Excerpted passage >>
↓

Architecture is what remains after the sprint ends and the system has to live with our decisions.

1. Start With Requirements

System design starts with two kinds of requirements.

Functional requirements:

• What should the system do?
• Who uses it?
• What workflows matter?

Quality requirements:

• How fast?
• How available?
• How secure?
• How much data?
• How many users?
• What cost limit?
• What compliance or data constraints?

Developer guideline:

Do not discuss architecture only in terms of technology. Discuss it in terms of forces.

Example:

Weak:

Should we use microservices?

Better:

Do we need independent deployment, separate scaling, different ownership, or stronger fault isolation? If not, a modular monolith may be better.

2. Boundaries

Boundaries decide where change should be isolated.

Common boundaries:

• Function.
• Class.
• Module.
• Component.
• Package.
• API.
• Service.
• Database.

↑

Task instructions >>
Can you continue the passage on software architecture, picking up after its final list item?

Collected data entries
↓

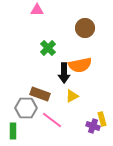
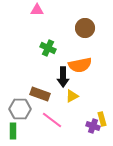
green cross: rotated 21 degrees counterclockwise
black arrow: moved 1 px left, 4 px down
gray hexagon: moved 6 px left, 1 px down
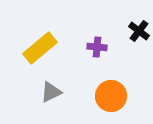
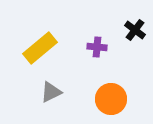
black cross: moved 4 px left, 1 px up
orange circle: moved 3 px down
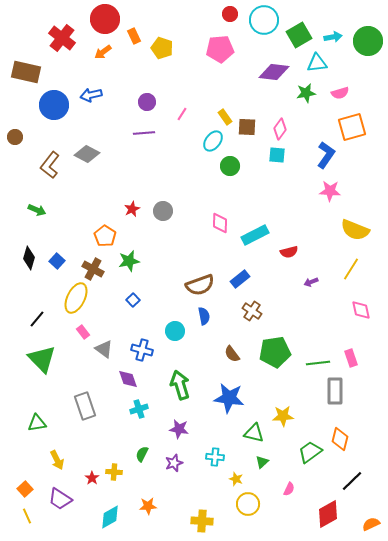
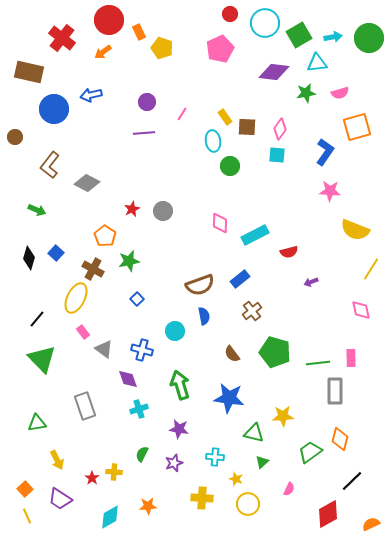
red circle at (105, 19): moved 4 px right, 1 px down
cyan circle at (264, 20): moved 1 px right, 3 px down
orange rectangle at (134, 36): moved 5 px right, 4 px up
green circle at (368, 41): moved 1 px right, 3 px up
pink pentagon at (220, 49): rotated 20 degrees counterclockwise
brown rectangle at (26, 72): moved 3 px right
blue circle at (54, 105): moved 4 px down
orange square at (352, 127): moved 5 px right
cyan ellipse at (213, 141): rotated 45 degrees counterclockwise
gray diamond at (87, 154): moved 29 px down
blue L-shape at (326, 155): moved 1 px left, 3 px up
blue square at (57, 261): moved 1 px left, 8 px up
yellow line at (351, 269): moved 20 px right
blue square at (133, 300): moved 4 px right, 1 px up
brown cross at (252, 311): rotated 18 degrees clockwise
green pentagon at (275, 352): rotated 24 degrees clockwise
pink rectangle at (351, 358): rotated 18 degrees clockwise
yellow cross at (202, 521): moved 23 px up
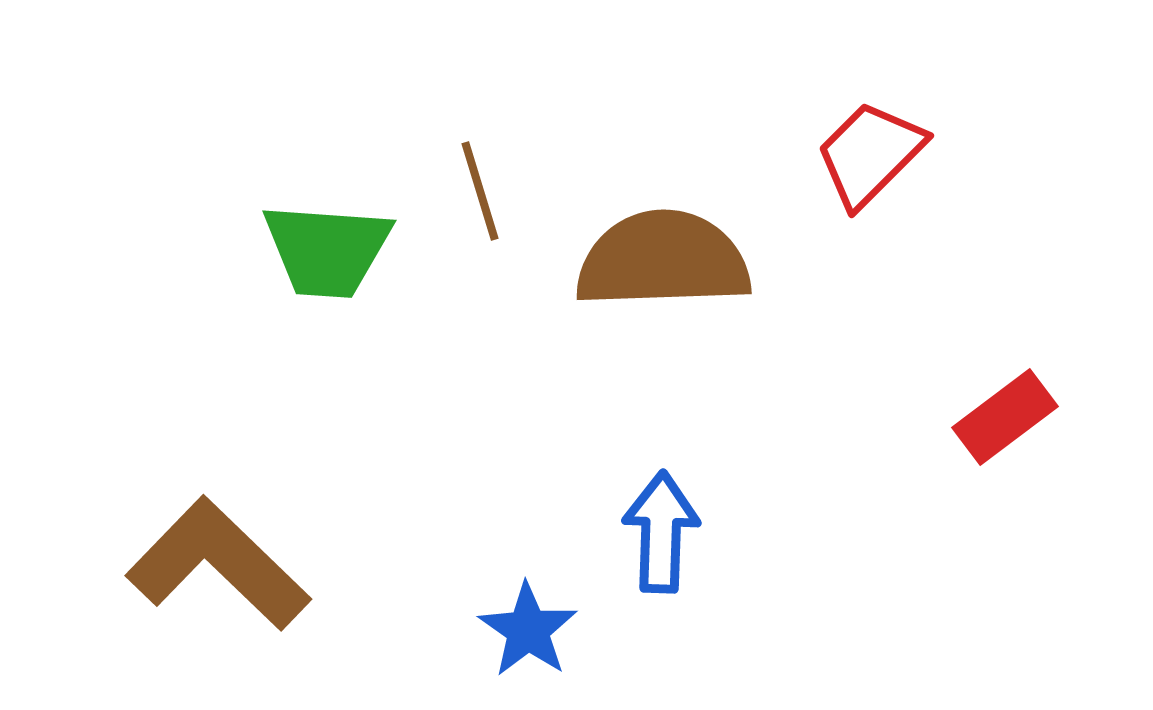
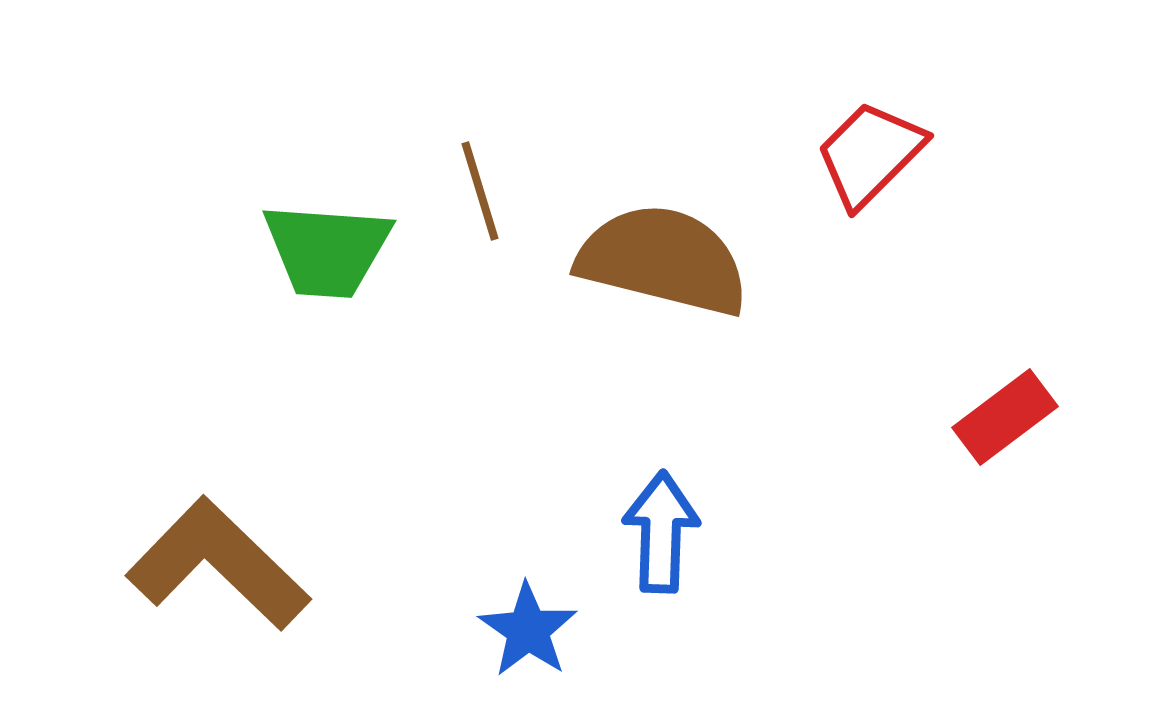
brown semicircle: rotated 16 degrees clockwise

↑

Exercise result >>
• Deployment unit.
• Team ownership area.

Good boundaries follow business concepts and change patterns. If two things change together, they may belong together. If two things change for different reasons, they may need separation.

Developer guideline:

Do not create a network boundary where a module boundary is enough.

3. Data Design

Most systems are data systems with behavior around them.

Developers should understand:

• Entity modeling.
• Relationships.
• Indexes.
• Transactions.
• Consistency.
• Caching.
• Data ownership.
• Data migration.
• Reporting needs.

Important tradeoff:

Strong consistency is simpler for correctness. Eventual consistency can improve scale and decoupling, but it increases reasoning complexity.

Developer guideline:

Before duplicating data, know who owns the source of truth and how changes propagate.

4. APIs And Contracts

APIs are promises between teams and systems.

Good API design considers:

• Clear resource or operation model.
• Versioning.
• Error responses.
• Idempotency.
• Authentication and authorization.
• Rate limits.
• Pagination.
• Backward compatibility.
• Observability.

Developer guideline:

An API is not just a route. It is a contract other people build their work around.

5. Scalability

Scalability means the system can handle growth in users, data, traffic, or complexity.

Common techniques:

• Caching.
• Load balancing.
• Asynchronous processing.
• Queues.
• Partitioning.
• Read replicas.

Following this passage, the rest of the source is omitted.